Speaking on a live broadcast hosted by Bradesco Asset Management, Diogo Guillen highlighted uncertainties regarding the achievement of fiscal targets in the coming years and analysts’ projections pointing to a rising debt trajectory.
Finance Minister Fernando Haddad had previously said that the government likely ended last year with a deficit of 0.1% of gross domestic product (GDP), within the zero-deficit goal that had a tolerance margin of 0.25% of GDP either way.
According to Guillen, a less uncertain but more adverse scenario allowed the central bank to signal 100-basis-point interest rate hikes at each of its next two policy meetings through March.
“It was one of the main messages we conveyed,” he said.
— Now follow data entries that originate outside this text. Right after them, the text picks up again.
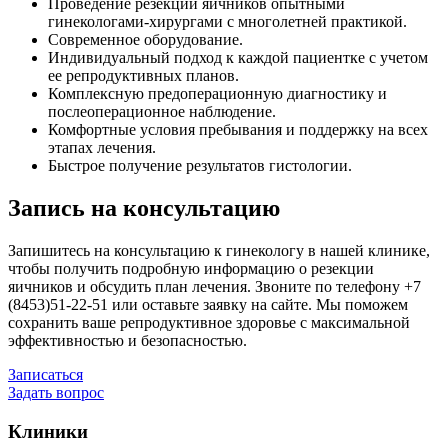
Проведение резекции яичников опытными
гинекологами-хирургами с многолетней практикой.
Современное оборудование.
Индивидуальный подход к каждой пациентке с учетом
ее репродуктивных планов.
Комплексную предоперационную диагностику и
послеоперационное наблюдение.
Комфортные условия пребывания и поддержку на всех
этапах лечения.
Быстрое получение результатов гистологии.
Запись на консультацию
Запишитесь на консультацию к гинекологу в нашей клинике,
чтобы получить подробную информацию о резекции
яичников и обсудить план лечения. Звоните по телефону +7
(8453)51-22-51 или оставьте заявку на сайте. Мы поможем
сохранить ваше репродуктивное здоровье с максимальной
эффективностью и безопасностью.
Записаться
Задать вопрос
Клиники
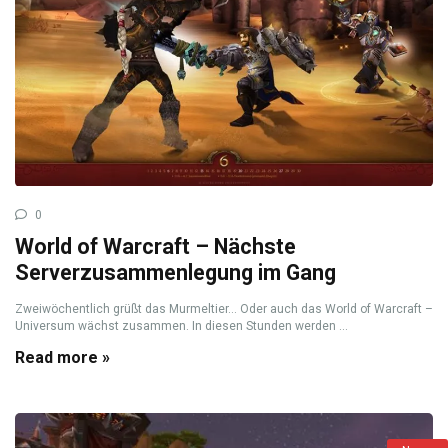
0
World of Warcraft – Nächste
Serverzusammenlegung im Gang
Zweiwöchentlich grüßt das Murmeltier… Oder auch das World of Warcraft –
Universum wächst zusammen. In diesen Stunden werden ...
Read more »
“Guidance is set, we will continue to monitor activity, inflation data, impact on projections,” he added.
In December, policymakers accelerated the tightening cycle with a 100-basis-point increase that brought the benchmark Selic rate to 12.25%.
Looking ahead, Guillen said it is important to assess the impact of U.S. President-elect Donald Trump’s policies on the economy, including how they will affect the exchange rate, expectations, and inflation dynamics in Brazil.
While acknowledging those were critical topics to monitor, given their inevitable influence on domestic monetary policy, he stressed that recent developments have been more influenced by local conditions.
That includes the resilience of economic activity, the state of credit markets and the fiscal situation, Guillen said.
He added that harmony between monetary and fiscal policies was “the best answer to bring inflation to the target,” emphasizing that policymakers are “fully convinced” they have the tools to achieve the 3% inflation goal.
Inflation in Latin America’s largest economy hit 4.83% in 2024.